Dopo essersi ritirato dalla Striscia di Gaza nel 2005, Israele ha firmato un accordo con l'Egitto che regola la gestione del Corridoio di Philadelphia, una stretta zona cuscinetto lungo il confine tra Gaza e l'Egitto. In base all'accordo, Israele ha trasferito all'Autorità Palestinese la responsabilità del controllo del lato palestinese della frontiera. Però la situazione a Gaza è cambiata quando Hamas ha espulso l'Organizzazione per la Liberazione della Palestina, sottraendosi all’Autorità Palestinese. Allora Israele ed Egitto hanno imposto un blocco paralizzante. A causa dello spostamento di un gran numero di abitanti di Gaza verso il Sinai in cerca di cibo e beni di prima necessità, l'Egitto ha preso il controllo anche del lato palestinese del corridoio. L'ultima cosa che l'Egitto vuole è avere alle porte un gruppo estremista pesantemente armato con stretti legami con i Fratelli Musulmani. Il Cairo ha persino inviato truppe negli Stati Uniti per addestrarle a localizzare e distruggere i tunnel utilizzati per il contrabbando di armi e altri beni a Gaza. Dopo la cacciata del presidente Hosni Mubarak nel 2011, l'Egitto ha allentato le restrizioni. Ma dopo il colpo di stato del 2013 contro il presidente Mohamed Morsi ha nuovamente imposto severe restrizioni al movimento dei residenti di Gaza nel Sinai. Gli Egiziani hanno demolito le case sul lato egiziano della città di Rafah per creare una zona cuscinetto.
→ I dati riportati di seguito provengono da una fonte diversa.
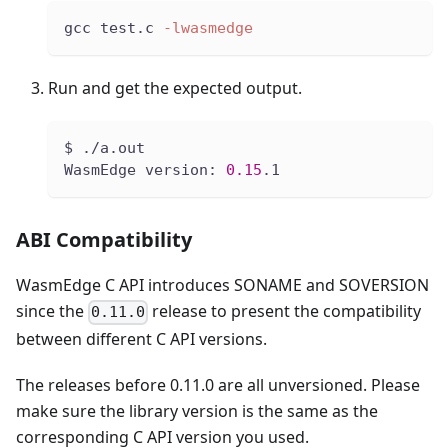
gcc test.c 
-lwasmedge
Run and get the expected output.
$ ./a.out
WasmEdge version: 
0.15
.1
ABI Compatibility
WasmEdge C API introduces SONAME and SOVERSION
since the
release to present the compatibility
0.11.0
between different C API versions.
The releases before 0.11.0 are all unversioned. Please
make sure the library version is the same as the
corresponding C API version you used.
Hanno anche allagato i tunnel attraverso i quali venivano contrabbandati beni di consumo, armi e militanti.

Israele ora dice di voler acquisire il controllo del lato palestinese del Corridoio, facendo arrabbiare l'Egitto, che sostiene che l’accordo bilaterale obbliga le parti ad ottenere il permesso reciproco per effettuare qualsiasi azione militare, e che ogni violazione all’accordo viola anche gli accordi di Camp David del 1978. Netanyahu ha minimizzato il deterioramento delle relazioni con l'Egitto, sottolineando la profondità dei legami con el-Sissi e lasciando intendere che le fughe di notizie sulla sua insoddisfazione per il comportamento israeliano sono ad uso dell’opinione pubblica interna.
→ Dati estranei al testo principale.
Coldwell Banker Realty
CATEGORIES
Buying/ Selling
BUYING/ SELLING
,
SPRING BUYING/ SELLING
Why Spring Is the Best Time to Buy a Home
In effetti l'Egitto ha cooperato con Israele in tutte le precedenti guerre contro Hamas. Durante la guerra a Gaza del 2014, un commentatore politico dell'emittente israeliana Channel 13 si spinse fino a dire che chiunque avesse ascoltato la posizione di al-Sissi avrebbe creduto trattarsi di un membro del movimento sionista, ipotizzando che tale posizione fosse dovuta al fatto che Hamas è una branca della Fratellanza Mussulmana.

Le operazioni israeliane nel settore nord di Gaza e di Khan Younis si stanno avvicinando alla fine, dunque l'esercito israeliano si rivolgerà presto a Rafah. Dato che più della metà della popolazione di Gaza si è rifugiata vicino al confine egiziano, un assalto israeliano alla terza e ultima parte della Striscia costringerà i Palestinesi a rifugiarsi nel Sinai settentrionale. Non è chiaro come reagirà l’Egitto.

L'atteggiamento egiziano nei confronti dei Palestinesi non è unico nel mondo arabo. Gli Arabi spesso accusano i Palestinesi di aver venduto la loro terra agli Ebrei e di essere sempre in lotta fra di loro, mentre chiedono aiuto agli altri. Spesso dicono ai Palestinesi di cercare di risolvere da soli i loro problemi prima di chiedere assistenza. Leader e cittadini arabi, specialmente in Egitto, dicono di aver donato generosamente ai Palestinesi e di aver sacrificato migliaia dei loro giovani per la causa palestinese. Giustificano i loro fallimenti nelle guerre contro Israele incolpando i Palestinesi, li descrivono come traditori ingrati. Vedono la presenza dei Palestinesi in qualsiasi paese come un cattivo presagio per la popolazione locale. Gli Egiziani oggi considerano la questione palestinese come un problema che spetta al popolo palestinese risolvere. Sostengono che l'Egitto, intrappolato in un labirinto di povertà, deve concentrarsi sul proprio sviluppo economico e districarsi dalle questioni estere.